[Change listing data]
-.-.-
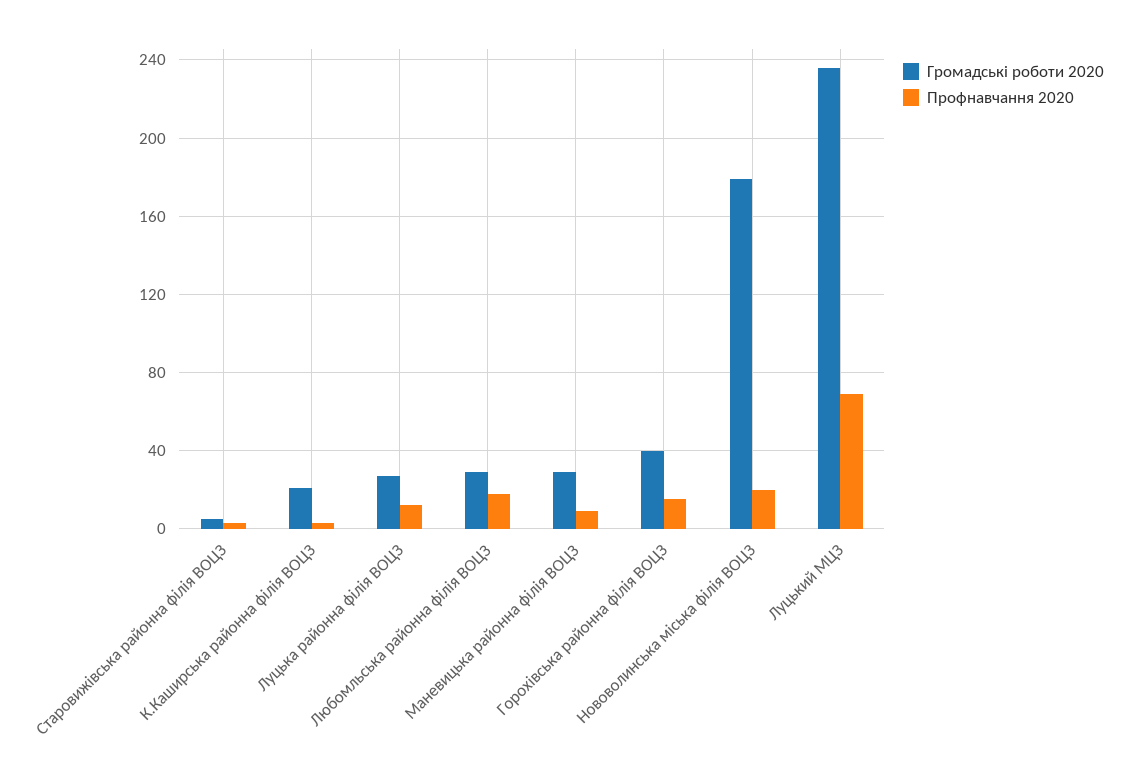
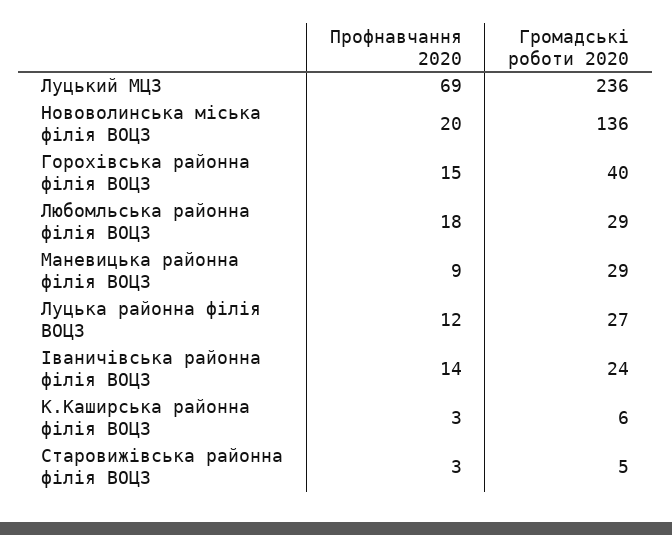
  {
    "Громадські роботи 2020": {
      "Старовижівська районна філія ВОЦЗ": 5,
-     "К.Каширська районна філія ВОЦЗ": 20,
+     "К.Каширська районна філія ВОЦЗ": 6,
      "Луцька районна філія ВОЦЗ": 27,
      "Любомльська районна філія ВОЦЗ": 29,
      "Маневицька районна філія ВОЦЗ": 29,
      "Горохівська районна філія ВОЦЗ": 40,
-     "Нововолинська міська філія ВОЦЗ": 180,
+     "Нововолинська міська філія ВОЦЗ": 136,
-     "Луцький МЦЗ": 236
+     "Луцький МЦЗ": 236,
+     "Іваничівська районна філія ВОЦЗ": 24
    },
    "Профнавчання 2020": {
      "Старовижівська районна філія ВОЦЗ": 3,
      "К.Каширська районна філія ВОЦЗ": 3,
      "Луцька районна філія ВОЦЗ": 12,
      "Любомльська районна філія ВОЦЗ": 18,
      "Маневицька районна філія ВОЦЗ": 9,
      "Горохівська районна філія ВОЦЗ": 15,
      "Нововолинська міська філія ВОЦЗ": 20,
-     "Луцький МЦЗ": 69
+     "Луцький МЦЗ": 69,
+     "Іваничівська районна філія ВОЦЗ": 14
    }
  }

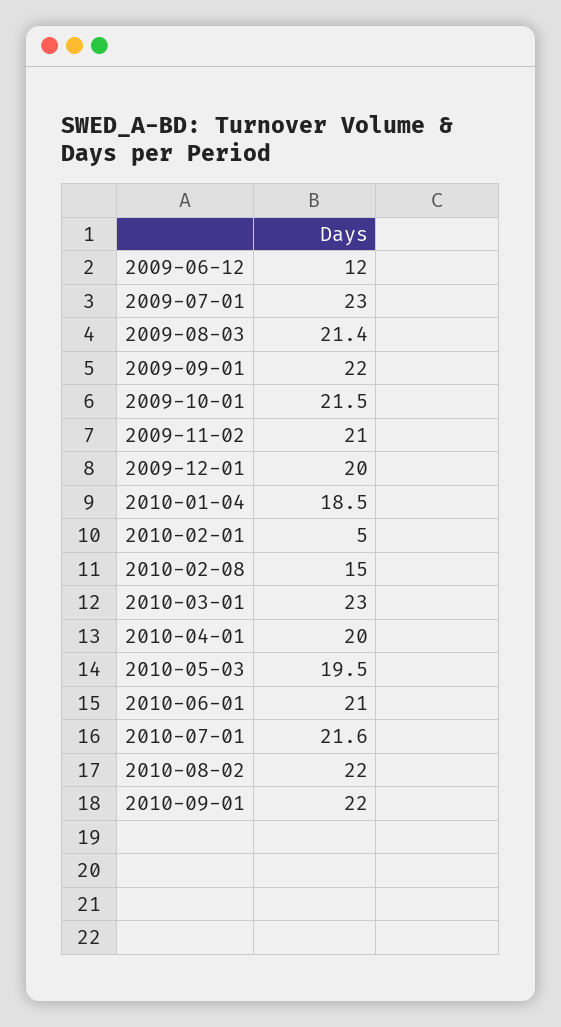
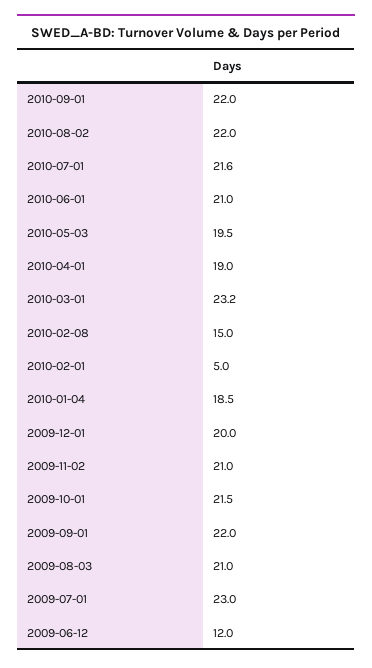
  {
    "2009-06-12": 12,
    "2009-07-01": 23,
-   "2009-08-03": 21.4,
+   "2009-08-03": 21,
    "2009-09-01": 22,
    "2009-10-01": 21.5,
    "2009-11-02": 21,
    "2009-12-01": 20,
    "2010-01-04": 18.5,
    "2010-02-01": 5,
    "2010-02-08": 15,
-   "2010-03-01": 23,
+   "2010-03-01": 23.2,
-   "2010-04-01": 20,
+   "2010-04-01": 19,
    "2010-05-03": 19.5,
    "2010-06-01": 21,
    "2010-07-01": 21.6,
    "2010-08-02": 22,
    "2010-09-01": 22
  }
-.-.-
* WHAT IS REQUIRED
Return solely the number of lines in the data that include the word "Нововолинська".

* RESULT OF THIS EXERCISE
3